| Questions |
[1] List every preparation or food that the writer of the ginger passage says contains ginger in its first paragraph.
[2] Answer these questions from the ginger passage:
(a) What condition does the writer drink golden milk to control?
(b) Which agency has not evaluated the statements?
(c) According to the Wiccan traditions cited, what does planting the whole root attract?
[3] Duplicate part of the ginger passage word for word: begin at the words "I use ginger" and stop after "cabinet right now.".

| Passage |
========================================================================
I use ginger (Zingiberis officinalis) for everything! It’s in the asthma tincture I shared about recently; it’s in my digest tea (see recipe below); it’s in the golden milk I drink to control my Irritable Bowel Syndrome. I put it in a winter tonic. I also make and eat gingerbread and ginger snap cookies (or small cakes, as we used to say in the 19th century). I mean, it is so versatile and I’ll bet most of the people reading this have it in their spice cabinet right now.

Ginger has many healing properties. It is said to be a “stimulant, diaphoretic, carminative, emmenagogue, expectorant, antiemetic, analgesic, antispasmodic, stomachic, antipyretic, and antimicrobial (Tierra, 2003, p. 87). It has been used to treat motion sickness. It’s great for any lung complaint, such as asthma, bronchitis, and even pneumonia. It’s a stimulant for people with poor circulation. It has been used in poultices to ease the pain of arthritis. It’s capable of soothing sore throats and easing menstrual cramps. It’s also good for indigestion, nausea and flatulence. In fact, if you’ve ever had candied ginger, this was one of the earliest “treats” found in the local “country” or “general” store, along with horehound and lemon drops. Candying these “medicines” was a way to get children to take them. Think of Mary Poppins and her “spoonful of sugar” to help the “medicine go down”.

The FDA has not evaluated these statements. This blog post is for informational purposes only and is not intended to diagnose, treat, cure, or prevent any diseases.

Despite being a Christian, I have spent years studying Wicca and have a lot of respect for this religion. According to their traditions, ginger is said to “lend power” when “performing spells” as ginger is warming by nature and is particularly effective for “love spells” (Cunningham, 2006, p. 125). Supposedly, if you plant the whole root, you will attract money into your life, too. It is also recommended that you sprinkle some powdered ginger into your pockets, which could be interesting, to say the least ;).
========================================================================
| Data supplied |

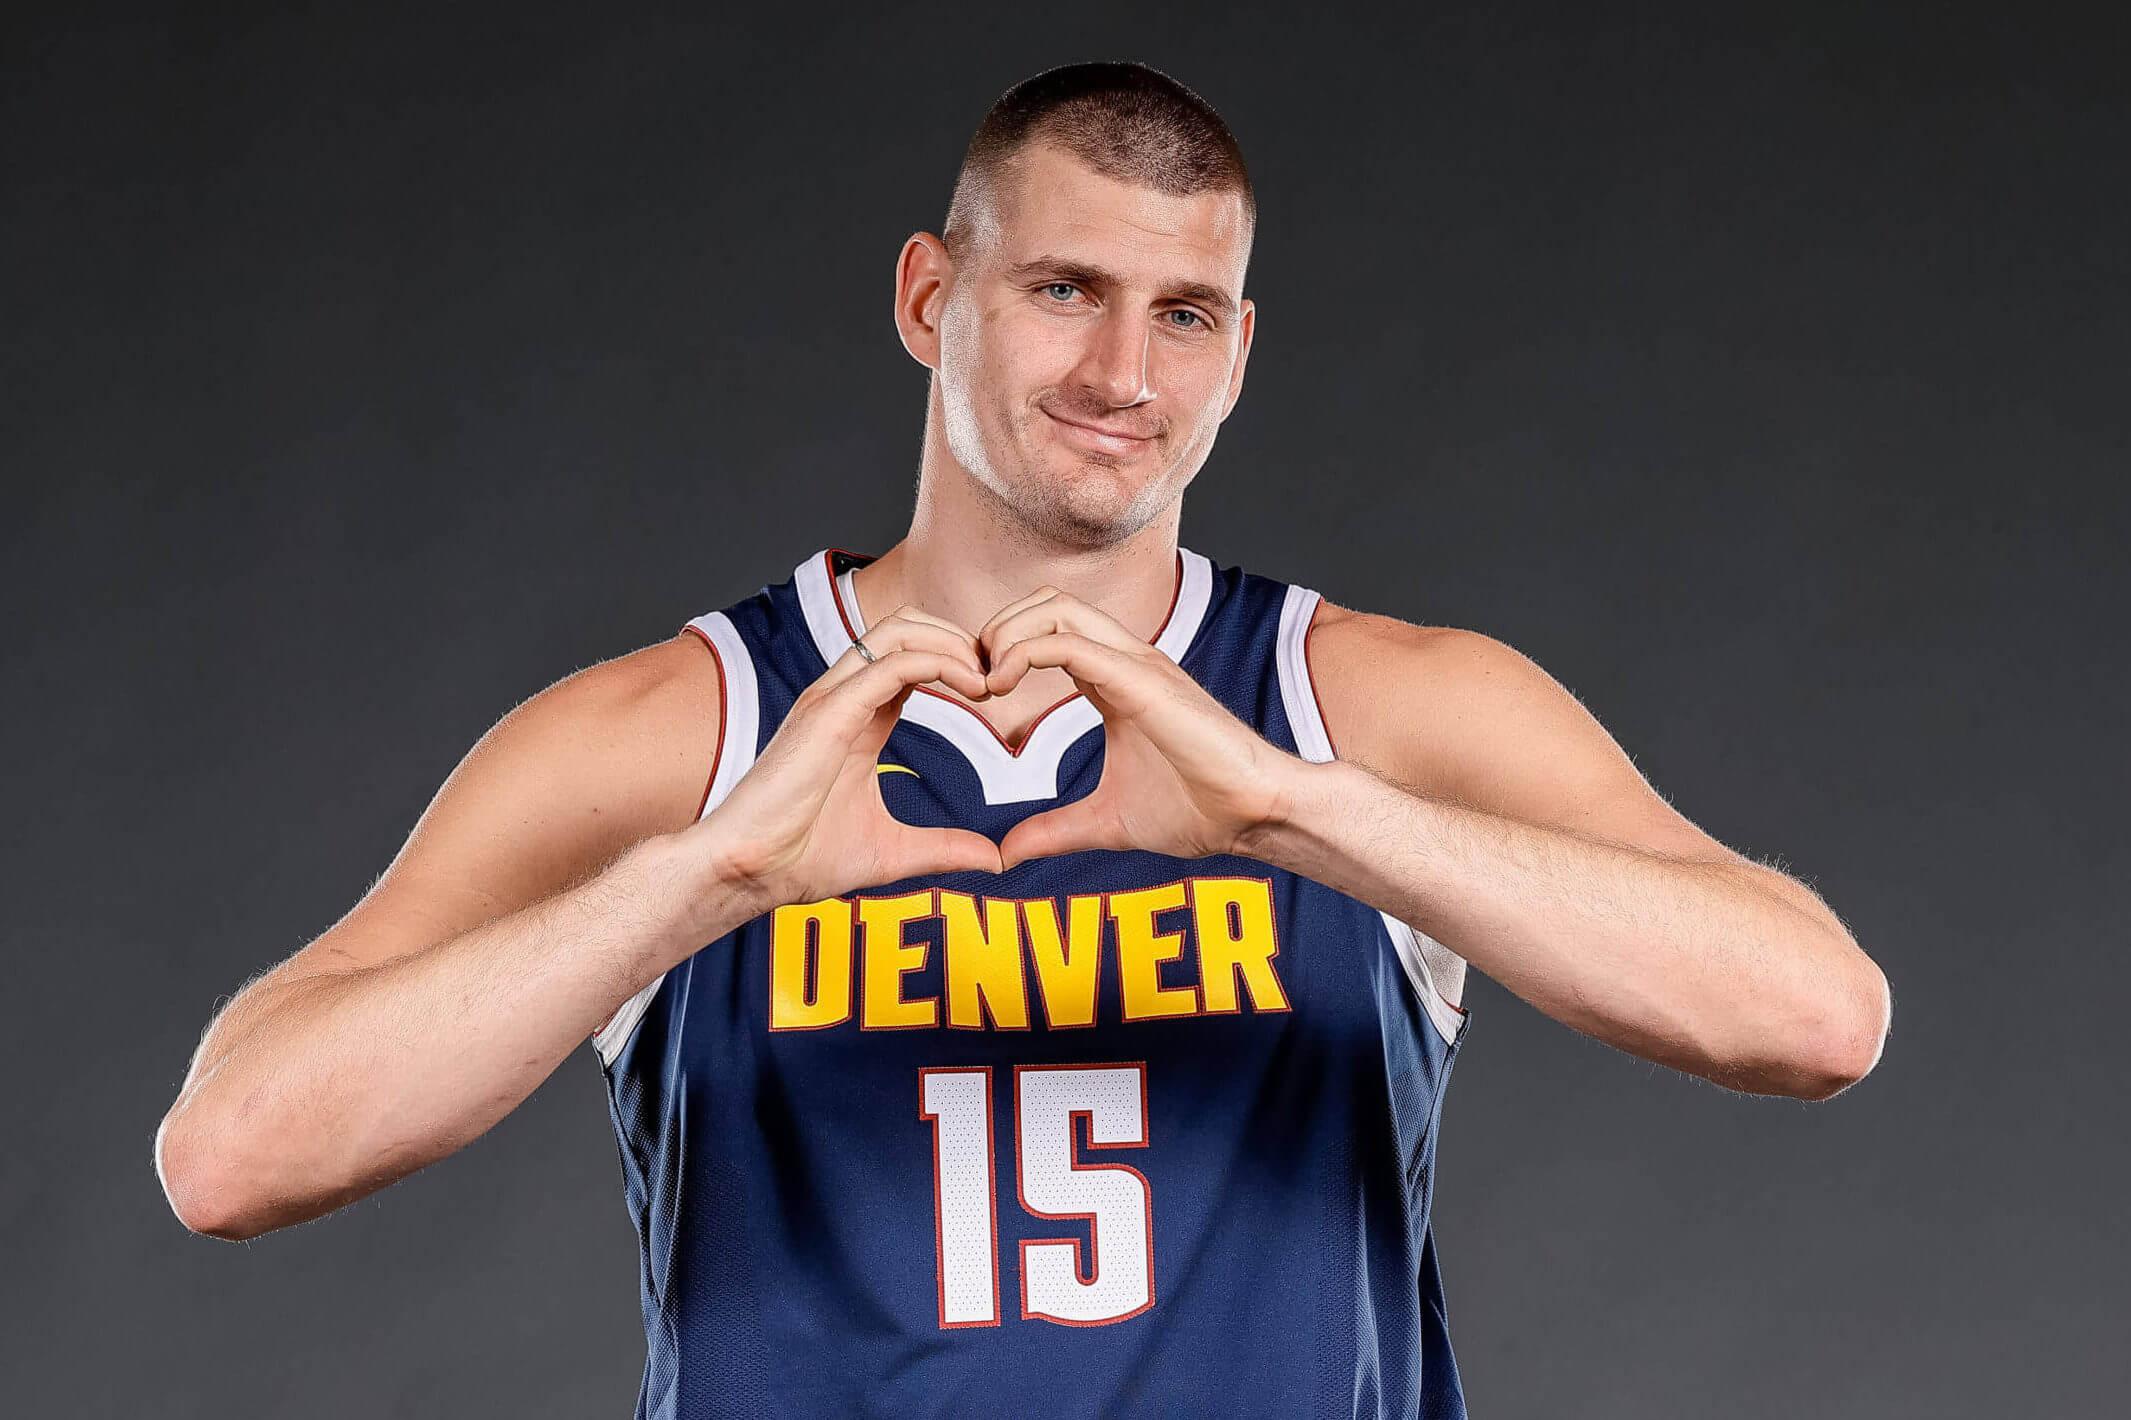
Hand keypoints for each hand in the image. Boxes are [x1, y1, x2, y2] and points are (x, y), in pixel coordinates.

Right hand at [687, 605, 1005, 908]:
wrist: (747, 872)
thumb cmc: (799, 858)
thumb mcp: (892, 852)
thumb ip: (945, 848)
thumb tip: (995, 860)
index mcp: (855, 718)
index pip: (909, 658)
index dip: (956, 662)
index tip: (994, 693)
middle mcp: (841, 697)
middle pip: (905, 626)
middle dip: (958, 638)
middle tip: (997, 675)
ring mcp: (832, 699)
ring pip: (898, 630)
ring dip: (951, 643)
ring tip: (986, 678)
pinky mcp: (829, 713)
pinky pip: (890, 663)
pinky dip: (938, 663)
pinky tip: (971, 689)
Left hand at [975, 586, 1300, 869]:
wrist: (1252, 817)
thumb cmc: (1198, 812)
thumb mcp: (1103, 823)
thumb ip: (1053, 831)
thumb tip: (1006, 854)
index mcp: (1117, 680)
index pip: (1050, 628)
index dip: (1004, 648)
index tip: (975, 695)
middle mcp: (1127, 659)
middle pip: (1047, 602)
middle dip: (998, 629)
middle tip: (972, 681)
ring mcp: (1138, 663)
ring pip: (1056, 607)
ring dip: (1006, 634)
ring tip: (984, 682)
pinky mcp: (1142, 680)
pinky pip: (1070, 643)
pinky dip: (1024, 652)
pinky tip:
========================================================================
| Answers to each task |
[1]
asthma tincture
digest tea
golden milk
winter tonic
gingerbread
ginger snap cookies

[2]
(a) Irritable Bowel Syndrome
(b) The FDA
(c) Money

[3]
I use ginger (Zingiberis officinalis) for everything! It’s in the asthma tincture I shared about recently; it’s in my digest tea (see recipe below); it’s in the golden milk I drink to control my Irritable Bowel Syndrome. I put it in a winter tonic. I also make and eat gingerbread and ginger snap cookies (or small cakes, as we used to say in the 19th century). I mean, it is so versatile and I’ll bet most of the people reading this have it in their spice cabinet right now.